===== EXCERPTED TEXT =====

PA Gets $2.5 Million in Federal Grants for Watershed Cleanup

Pennsylvania is frequently criticized as the Bay watershed state that lags behind on clean-water efforts and funding to minimize upstream pollution runoff.

The federal government is making strides to correct that, with millions of dollars in new funds awarded to protect the Chesapeake Bay. Recently the National Fish and Wildlife Foundation (NFWF), U.S. Environmental Protection Agency (EPA) and the Chesapeake Bay Program announced that 10 Pennsylvania projects will be given grants totaling $2.5 million. $8.5 million in grants were already awarded through this partnership earlier this year.

This year’s grants are the first to come from the Pennsylvania Most Effective Basins (PA-MEB) Grants program. The money is going toward on-the-ground projects that will strengthen habitat for native wildlife and improve water quality in Pennsylvania’s own waterways as well as the Chesapeake Bay downstream. NFWF says the grants will improve water quality practices on more than 45,000 acres and restore more than 45 miles of stream/forest habitat.

“The real benefit is that we are putting practices on the ground that are very localized. In Lancaster, we’re getting local streams off the impaired list,” explains Jake Reilly, director of NFWF Chesapeake Bay Programs. He points out that in addition to cleaning up streams for the health of surrounding residents, these efforts also provide a strong economic benefit to local producers.

For its part, the Lancaster County Conservation District says a lot of outreach has been done in recent years to farmers and landowners. Says District Manager Chris Thompson, “We have willing recipients, people willing to put in the work. We just needed the money.”

=====

EXERCISE SET -
- a) Translate this sentence from the watershed grants article into Spanish: "This year’s grants are the first to come from the Pennsylvania Most Effective Basins (PA-MEB) Grants program."
- b) Proceed with the watershed grants article, writing on from its last sentence.
The lines after the watershed grants article are not needed.

===== DATA SECTION =====

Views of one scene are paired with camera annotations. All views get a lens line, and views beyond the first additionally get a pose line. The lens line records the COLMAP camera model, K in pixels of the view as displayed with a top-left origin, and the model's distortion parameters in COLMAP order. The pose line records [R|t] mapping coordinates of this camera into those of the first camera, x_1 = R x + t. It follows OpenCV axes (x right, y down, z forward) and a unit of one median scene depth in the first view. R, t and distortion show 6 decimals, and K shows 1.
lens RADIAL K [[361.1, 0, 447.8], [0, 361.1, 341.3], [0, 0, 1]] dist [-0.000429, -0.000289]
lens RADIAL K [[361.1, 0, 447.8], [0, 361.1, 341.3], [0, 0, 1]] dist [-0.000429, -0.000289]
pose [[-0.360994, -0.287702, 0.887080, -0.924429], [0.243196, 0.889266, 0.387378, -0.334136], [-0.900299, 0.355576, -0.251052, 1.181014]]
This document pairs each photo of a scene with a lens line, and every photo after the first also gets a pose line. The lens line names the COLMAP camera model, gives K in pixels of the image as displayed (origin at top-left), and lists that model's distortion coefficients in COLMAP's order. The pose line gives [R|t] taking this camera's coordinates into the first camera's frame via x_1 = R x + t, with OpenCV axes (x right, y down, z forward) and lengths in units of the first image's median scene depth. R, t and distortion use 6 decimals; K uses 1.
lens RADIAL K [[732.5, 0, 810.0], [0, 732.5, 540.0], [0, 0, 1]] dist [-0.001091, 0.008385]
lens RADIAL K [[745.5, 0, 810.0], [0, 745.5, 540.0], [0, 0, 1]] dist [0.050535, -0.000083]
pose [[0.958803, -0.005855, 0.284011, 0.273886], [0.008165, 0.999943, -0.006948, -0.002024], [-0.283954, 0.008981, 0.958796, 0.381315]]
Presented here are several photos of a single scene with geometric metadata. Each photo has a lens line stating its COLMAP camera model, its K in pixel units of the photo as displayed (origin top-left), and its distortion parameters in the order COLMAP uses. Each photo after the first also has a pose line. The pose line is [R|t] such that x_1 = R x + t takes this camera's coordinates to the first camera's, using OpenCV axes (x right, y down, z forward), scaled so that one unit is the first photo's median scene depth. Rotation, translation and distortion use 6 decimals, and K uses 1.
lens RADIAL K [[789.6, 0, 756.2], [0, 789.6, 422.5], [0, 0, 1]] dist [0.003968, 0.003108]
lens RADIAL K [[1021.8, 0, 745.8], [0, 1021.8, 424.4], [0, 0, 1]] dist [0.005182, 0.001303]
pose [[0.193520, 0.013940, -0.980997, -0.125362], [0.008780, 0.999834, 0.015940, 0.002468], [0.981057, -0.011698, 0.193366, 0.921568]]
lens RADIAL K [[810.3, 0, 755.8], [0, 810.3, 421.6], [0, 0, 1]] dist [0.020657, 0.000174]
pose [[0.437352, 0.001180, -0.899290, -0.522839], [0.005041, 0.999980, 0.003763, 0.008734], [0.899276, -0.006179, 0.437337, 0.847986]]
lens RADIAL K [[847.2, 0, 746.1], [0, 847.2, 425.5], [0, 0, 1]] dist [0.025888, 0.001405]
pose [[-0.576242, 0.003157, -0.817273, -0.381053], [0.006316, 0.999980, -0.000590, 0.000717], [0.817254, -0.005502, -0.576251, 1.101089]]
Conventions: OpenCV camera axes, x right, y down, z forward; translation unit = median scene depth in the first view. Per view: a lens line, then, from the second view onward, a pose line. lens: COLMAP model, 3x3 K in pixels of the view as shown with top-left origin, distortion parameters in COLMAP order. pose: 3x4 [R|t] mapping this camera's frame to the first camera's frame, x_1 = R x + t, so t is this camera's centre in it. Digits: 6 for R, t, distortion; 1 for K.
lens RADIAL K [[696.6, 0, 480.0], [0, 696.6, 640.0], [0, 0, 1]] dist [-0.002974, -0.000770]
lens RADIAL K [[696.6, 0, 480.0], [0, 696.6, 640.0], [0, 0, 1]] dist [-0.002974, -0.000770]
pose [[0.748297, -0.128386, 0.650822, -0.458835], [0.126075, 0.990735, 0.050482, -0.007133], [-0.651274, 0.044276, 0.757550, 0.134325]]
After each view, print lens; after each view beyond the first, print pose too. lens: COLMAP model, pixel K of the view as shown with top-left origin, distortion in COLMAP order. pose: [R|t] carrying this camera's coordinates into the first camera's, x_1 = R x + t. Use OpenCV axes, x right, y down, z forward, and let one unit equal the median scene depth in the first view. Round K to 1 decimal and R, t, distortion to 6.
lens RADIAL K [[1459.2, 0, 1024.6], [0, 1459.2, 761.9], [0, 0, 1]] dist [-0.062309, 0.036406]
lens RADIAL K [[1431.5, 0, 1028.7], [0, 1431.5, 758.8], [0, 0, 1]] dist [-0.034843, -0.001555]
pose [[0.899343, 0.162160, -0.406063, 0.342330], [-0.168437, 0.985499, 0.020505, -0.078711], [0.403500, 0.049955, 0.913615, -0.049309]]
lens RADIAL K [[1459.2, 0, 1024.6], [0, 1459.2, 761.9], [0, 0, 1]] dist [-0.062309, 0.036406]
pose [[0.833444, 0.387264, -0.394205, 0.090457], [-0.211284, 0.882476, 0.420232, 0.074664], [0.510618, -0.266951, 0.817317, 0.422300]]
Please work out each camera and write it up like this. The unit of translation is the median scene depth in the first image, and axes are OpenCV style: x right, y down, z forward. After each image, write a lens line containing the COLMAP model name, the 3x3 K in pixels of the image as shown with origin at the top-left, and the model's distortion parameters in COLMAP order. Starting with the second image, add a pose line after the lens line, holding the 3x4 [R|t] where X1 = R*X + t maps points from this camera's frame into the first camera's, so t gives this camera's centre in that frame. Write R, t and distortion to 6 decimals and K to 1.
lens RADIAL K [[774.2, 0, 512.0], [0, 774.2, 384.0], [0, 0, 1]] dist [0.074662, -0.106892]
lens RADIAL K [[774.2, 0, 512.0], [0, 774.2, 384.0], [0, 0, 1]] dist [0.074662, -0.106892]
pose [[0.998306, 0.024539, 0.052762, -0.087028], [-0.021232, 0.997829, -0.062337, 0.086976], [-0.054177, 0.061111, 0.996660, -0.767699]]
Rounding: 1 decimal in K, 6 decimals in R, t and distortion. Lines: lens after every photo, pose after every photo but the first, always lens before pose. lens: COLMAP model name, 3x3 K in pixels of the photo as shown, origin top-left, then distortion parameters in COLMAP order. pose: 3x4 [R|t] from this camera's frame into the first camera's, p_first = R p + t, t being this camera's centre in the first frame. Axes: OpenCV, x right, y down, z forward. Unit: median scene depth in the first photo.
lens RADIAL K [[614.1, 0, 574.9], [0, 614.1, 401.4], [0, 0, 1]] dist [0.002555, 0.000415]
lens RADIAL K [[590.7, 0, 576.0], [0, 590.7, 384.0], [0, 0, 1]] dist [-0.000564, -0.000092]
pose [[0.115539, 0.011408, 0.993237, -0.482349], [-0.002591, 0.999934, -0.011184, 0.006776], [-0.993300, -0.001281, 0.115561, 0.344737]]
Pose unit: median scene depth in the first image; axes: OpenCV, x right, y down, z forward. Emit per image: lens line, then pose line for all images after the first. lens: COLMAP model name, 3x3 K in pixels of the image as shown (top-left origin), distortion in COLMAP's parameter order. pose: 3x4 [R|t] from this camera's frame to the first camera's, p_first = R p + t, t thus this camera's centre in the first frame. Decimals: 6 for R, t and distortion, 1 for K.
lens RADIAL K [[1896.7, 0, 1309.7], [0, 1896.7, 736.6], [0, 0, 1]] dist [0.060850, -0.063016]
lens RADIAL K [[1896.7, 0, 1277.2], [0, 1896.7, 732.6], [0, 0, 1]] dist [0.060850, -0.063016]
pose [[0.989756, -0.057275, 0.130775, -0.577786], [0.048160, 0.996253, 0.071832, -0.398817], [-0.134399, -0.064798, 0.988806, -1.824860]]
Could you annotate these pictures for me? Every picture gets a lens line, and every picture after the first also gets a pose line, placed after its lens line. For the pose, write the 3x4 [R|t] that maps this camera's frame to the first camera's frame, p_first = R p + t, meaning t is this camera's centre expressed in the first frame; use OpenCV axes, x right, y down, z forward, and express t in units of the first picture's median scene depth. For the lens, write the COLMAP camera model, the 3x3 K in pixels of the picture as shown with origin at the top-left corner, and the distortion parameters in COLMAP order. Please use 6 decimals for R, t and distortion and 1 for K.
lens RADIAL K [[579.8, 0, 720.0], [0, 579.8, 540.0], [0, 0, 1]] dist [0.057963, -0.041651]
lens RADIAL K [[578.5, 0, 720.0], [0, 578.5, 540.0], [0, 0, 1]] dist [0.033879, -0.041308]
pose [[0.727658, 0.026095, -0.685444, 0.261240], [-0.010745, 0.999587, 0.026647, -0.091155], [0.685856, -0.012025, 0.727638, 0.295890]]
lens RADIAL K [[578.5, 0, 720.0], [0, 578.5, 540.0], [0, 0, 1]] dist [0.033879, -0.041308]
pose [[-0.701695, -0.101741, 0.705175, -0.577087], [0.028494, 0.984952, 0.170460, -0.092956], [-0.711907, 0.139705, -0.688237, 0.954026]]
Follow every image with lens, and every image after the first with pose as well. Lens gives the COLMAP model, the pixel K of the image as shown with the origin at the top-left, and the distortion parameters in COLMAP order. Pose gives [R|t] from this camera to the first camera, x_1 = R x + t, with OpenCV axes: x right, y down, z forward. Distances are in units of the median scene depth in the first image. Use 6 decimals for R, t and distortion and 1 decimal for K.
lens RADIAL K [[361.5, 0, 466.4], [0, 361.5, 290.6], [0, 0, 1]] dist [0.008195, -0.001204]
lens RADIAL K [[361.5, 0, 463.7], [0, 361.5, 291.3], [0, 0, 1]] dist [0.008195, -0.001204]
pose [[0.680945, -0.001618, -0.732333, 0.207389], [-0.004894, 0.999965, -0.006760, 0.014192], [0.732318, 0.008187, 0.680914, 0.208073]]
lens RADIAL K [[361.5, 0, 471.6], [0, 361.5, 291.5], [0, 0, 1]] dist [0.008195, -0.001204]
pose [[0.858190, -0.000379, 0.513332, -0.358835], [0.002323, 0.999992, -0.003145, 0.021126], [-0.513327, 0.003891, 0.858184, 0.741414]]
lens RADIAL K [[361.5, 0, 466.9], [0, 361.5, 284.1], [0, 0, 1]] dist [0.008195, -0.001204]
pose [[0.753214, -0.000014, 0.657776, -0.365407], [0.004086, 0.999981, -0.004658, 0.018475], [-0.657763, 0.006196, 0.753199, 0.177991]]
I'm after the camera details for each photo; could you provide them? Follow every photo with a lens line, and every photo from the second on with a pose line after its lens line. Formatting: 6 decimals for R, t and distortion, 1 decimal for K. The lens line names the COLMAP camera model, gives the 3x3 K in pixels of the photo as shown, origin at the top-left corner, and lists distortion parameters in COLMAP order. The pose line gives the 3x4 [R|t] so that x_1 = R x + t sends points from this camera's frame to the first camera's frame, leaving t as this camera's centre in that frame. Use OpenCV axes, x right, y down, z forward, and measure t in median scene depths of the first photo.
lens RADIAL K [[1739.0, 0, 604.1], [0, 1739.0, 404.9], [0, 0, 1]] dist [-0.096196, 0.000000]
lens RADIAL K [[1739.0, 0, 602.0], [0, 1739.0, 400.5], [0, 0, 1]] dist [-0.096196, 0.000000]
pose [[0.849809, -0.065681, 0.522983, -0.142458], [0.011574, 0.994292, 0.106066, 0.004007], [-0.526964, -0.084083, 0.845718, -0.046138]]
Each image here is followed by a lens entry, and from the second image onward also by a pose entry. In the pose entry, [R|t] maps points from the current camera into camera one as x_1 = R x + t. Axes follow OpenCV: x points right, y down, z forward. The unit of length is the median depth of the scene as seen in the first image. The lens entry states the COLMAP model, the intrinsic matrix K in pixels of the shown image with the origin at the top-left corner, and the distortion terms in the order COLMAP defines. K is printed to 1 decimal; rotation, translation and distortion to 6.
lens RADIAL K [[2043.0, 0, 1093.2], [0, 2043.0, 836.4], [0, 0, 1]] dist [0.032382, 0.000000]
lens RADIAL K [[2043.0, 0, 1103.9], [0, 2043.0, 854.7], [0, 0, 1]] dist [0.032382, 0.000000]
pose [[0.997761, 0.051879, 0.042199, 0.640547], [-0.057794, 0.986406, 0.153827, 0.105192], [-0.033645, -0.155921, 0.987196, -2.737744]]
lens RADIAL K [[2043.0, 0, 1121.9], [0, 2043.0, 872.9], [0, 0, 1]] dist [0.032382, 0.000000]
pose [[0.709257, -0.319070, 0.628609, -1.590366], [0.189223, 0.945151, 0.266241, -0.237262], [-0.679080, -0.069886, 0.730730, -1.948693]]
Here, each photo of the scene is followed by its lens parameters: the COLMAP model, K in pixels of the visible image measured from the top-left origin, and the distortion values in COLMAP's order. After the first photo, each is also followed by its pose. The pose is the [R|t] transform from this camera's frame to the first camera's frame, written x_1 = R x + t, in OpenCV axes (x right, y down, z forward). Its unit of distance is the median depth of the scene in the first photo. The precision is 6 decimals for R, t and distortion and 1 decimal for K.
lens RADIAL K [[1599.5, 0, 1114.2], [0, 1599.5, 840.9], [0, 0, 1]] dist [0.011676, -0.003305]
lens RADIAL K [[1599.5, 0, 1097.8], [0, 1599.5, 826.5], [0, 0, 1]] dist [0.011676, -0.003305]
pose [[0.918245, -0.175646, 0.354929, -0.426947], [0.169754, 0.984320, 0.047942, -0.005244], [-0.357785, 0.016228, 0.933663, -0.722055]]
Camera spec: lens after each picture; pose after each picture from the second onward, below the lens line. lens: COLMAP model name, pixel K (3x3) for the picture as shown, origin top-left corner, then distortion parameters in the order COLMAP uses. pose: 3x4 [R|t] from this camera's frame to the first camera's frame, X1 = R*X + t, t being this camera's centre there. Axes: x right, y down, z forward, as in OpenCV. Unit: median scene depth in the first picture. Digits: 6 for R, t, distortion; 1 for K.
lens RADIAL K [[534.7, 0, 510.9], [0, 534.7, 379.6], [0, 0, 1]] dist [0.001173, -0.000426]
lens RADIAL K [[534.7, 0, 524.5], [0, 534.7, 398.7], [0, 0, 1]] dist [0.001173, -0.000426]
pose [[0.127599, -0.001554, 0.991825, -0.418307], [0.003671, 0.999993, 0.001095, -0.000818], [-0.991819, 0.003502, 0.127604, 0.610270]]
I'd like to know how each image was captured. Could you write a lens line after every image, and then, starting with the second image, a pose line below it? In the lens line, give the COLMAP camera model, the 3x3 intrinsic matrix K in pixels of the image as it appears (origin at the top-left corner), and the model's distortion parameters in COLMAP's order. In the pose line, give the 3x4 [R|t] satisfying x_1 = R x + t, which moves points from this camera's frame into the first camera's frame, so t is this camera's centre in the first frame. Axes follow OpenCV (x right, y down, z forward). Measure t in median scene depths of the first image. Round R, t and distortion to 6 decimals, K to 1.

=====

SOLVED TASKS -
- a) Las subvenciones de este año son las primeras que provienen del programa de subvenciones Pennsylvania Most Effective Basins (PA-MEB).

- b)
The money will stretch across not just Lancaster County but much of Pennsylvania’s Bay watershed. For example, $50,000 will go towards an assessment of the First Fork Sinnemahoning Creek watershed, in the western corner of the Bay region, to improve Eastern brook trout habitat. And a nearly-$1 million sustainable agriculture grant will help southeastern dairy farms go 100 percent grass-fed, which restores soil health and improves water quality. In the Middle Creek watershed in central Pennsylvania, farmers will get incentive payments to increase the number of cover crop acres they plant.

The new EPA Mid-Atlantic Regional Administrator, Adam Ortiz, puts it directly: “Pennsylvania has been our priority and will continue to be our priority.” He says agricultural runoff is the biggest focus for this grant program, and they chose the 10 projects they felt would make the biggest difference.

“Someone’s swimming hole or fishing hole today is someone’s Bay tomorrow,” he says.